(DATA SHOWN Opens)

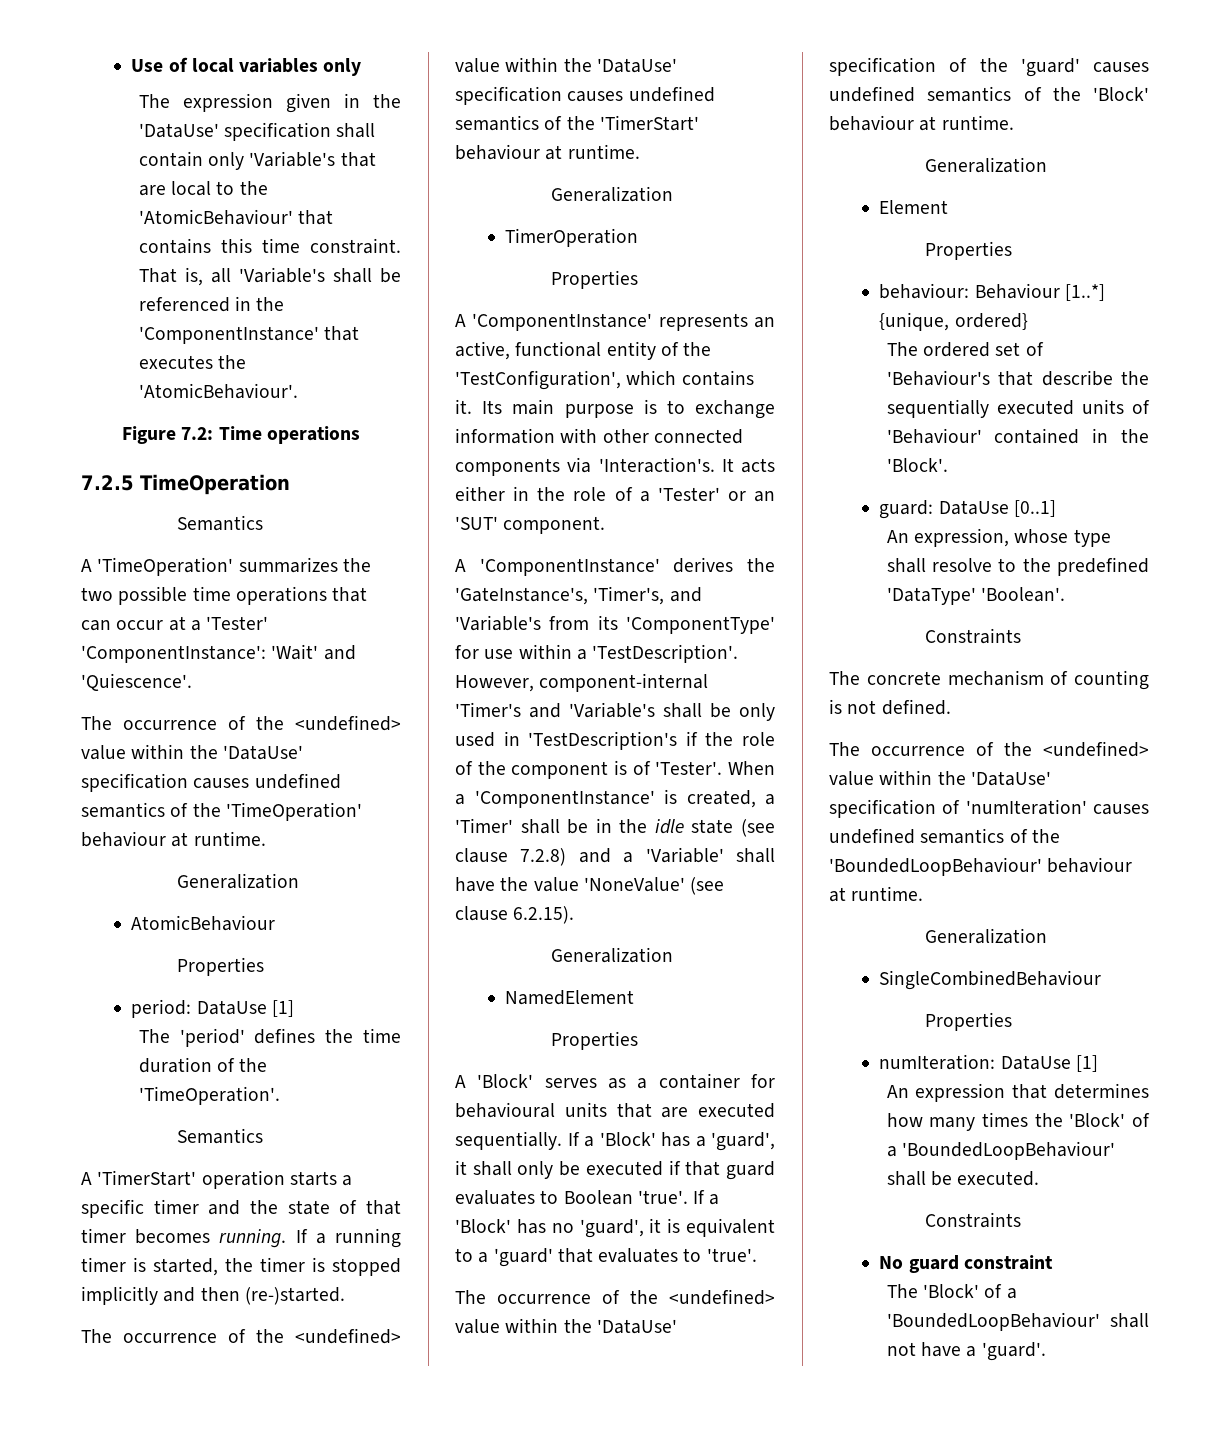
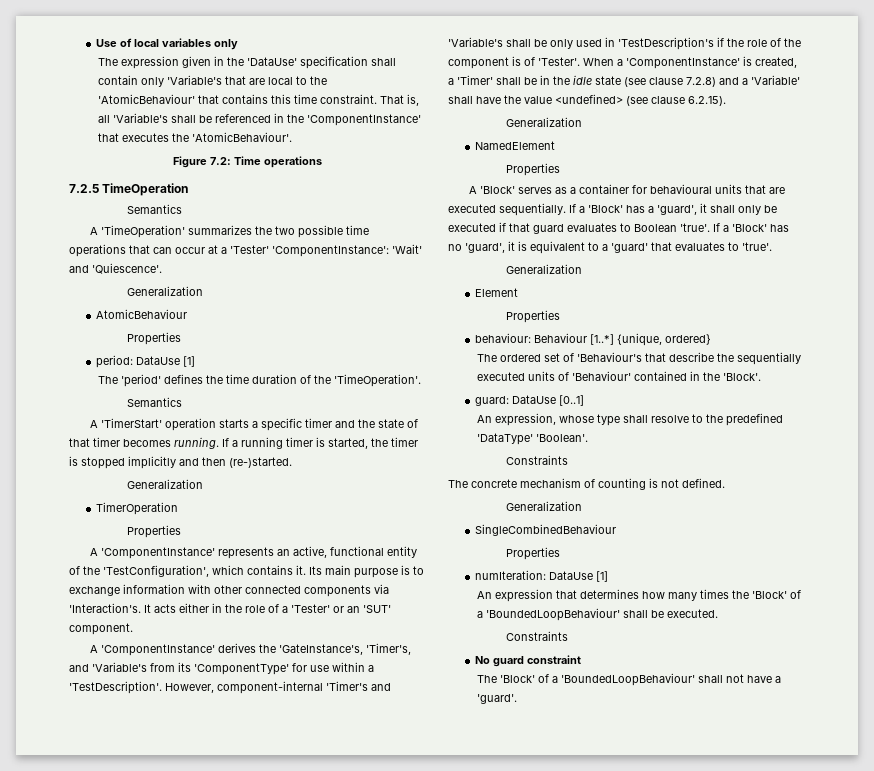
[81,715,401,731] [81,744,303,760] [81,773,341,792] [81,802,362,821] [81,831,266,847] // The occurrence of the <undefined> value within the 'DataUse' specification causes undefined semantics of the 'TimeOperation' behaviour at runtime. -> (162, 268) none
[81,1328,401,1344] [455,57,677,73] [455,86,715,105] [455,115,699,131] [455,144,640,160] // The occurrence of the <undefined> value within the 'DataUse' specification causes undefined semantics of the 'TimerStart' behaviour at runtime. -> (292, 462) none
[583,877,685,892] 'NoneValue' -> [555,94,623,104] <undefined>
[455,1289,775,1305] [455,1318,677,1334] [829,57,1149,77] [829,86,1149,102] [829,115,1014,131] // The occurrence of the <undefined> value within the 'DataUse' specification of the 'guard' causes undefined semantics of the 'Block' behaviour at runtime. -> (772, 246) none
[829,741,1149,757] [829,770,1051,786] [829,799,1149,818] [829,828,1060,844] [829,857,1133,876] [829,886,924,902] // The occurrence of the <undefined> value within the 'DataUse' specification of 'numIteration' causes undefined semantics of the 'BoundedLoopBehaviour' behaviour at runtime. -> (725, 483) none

(DATA SHOWN Closes)
(DATA SHOWN Opens)

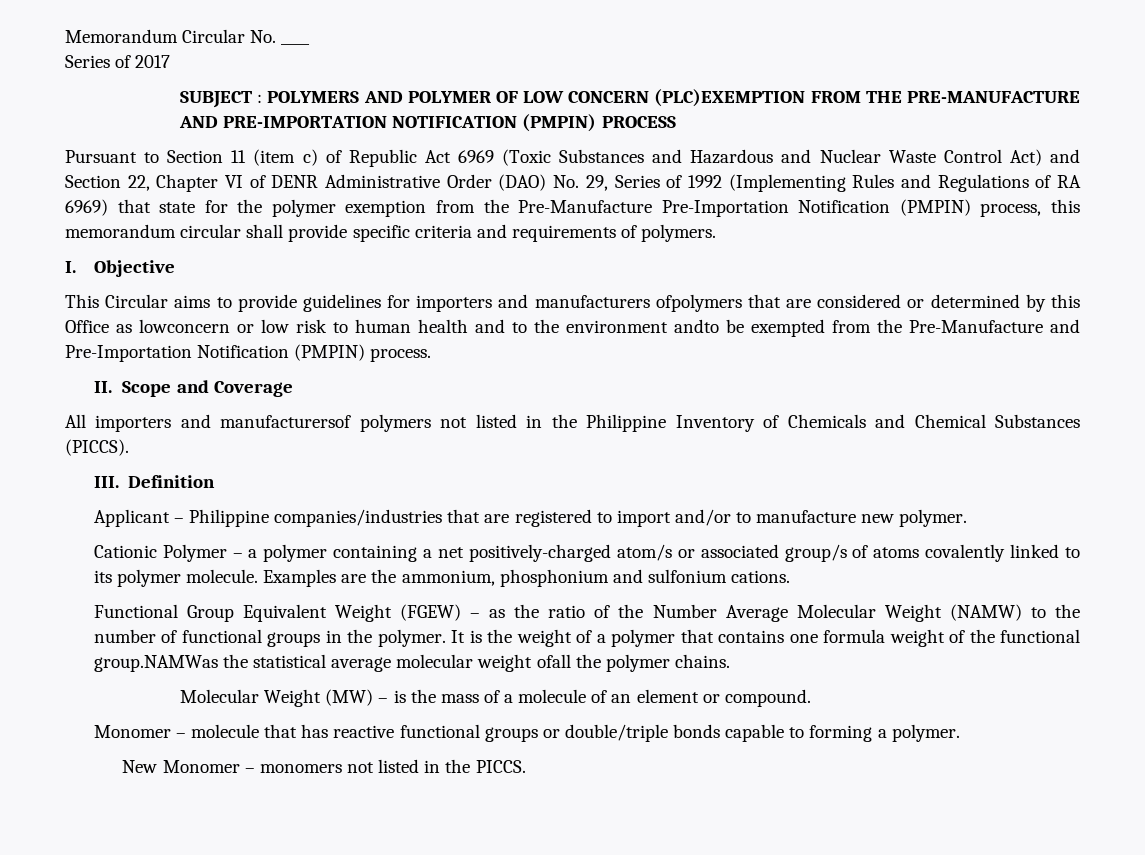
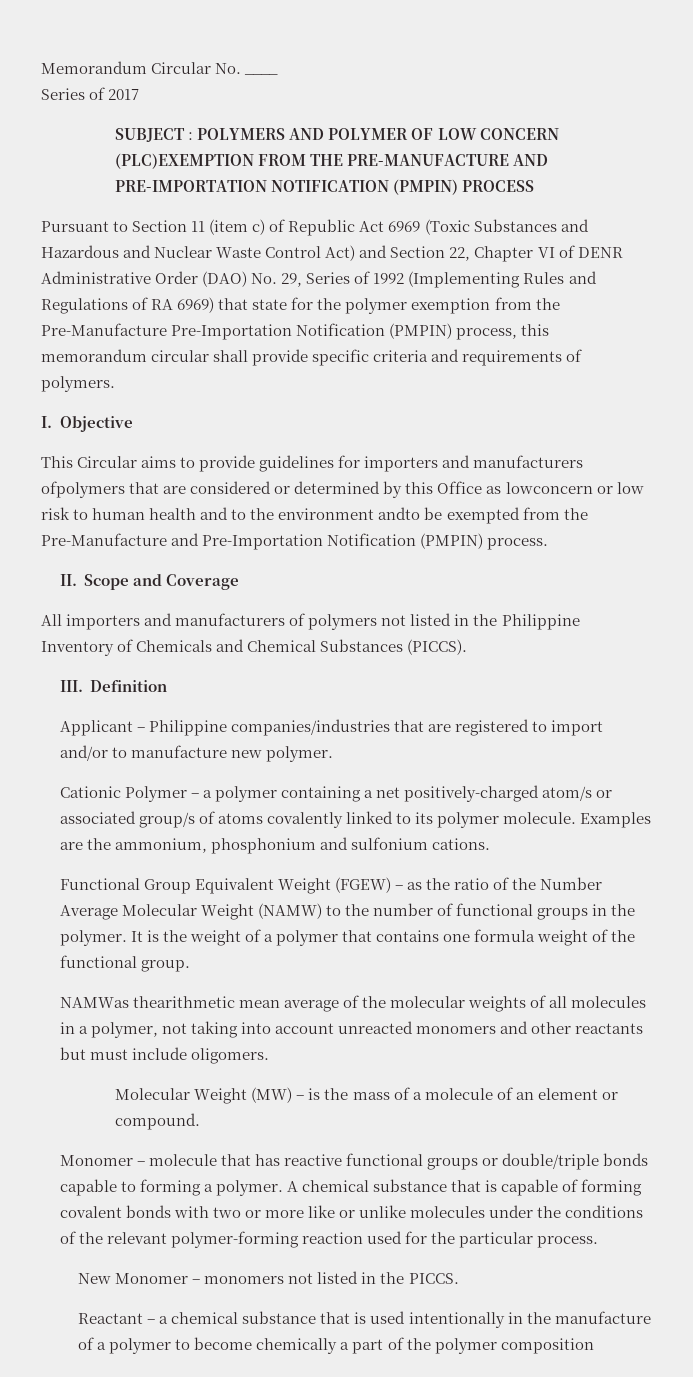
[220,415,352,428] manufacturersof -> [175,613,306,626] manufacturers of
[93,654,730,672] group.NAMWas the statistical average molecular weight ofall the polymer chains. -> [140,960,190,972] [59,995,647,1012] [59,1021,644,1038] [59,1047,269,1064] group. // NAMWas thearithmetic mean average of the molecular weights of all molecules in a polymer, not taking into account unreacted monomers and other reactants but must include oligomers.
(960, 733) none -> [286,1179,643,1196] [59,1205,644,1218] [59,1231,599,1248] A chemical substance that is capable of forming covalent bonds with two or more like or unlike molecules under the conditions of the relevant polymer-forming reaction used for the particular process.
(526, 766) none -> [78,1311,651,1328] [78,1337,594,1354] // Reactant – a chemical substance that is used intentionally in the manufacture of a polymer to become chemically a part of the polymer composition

(DATA SHOWN Closes)

WHAT YOU ARE ASKED TO DO: Would you copy, unchanged, the stretch of the records above that begins at the line containing "[81,715,401,731] [81,744,303,760] [81,773,341,792]" and ends at the line containing "[829,741,1149,757] [829,770,1051,786] [829,799,1149,818]", and only that?

COMPLETED TASK:
[81,715,401,731] [81,744,303,760] [81,773,341,792] [81,802,362,821] [81,831,266,847] // The occurrence of the <undefined> value within the 'DataUse' specification causes undefined semantics of the 'TimeOperation' behaviour at runtime. -> (162, 268) none
[81,1328,401,1344] [455,57,677,73] [455,86,715,105] [455,115,699,131] [455,144,640,160] // The occurrence of the <undefined> value within the 'DataUse' specification causes undefined semantics of the 'TimerStart' behaviour at runtime. -> (292, 462) none
[583,877,685,892] 'NoneValue' -> [555,94,623,104] <undefined>
[455,1289,775,1305] [455,1318,677,1334] [829,57,1149,77] [829,86,1149,102] [829,115,1014,131] // The occurrence of the <undefined> value within the 'DataUse' specification of the 'guard' causes undefined semantics of the 'Block' behaviour at runtime. -> (772, 246) none
[829,741,1149,757] [829,770,1051,786] [829,799,1149,818] [829,828,1060,844] [829,857,1133,876] [829,886,924,902] // The occurrence of the <undefined> value within the 'DataUse' specification of 'numIteration' causes undefined semantics of the 'BoundedLoopBehaviour' behaviour at runtime. -> (725, 483) none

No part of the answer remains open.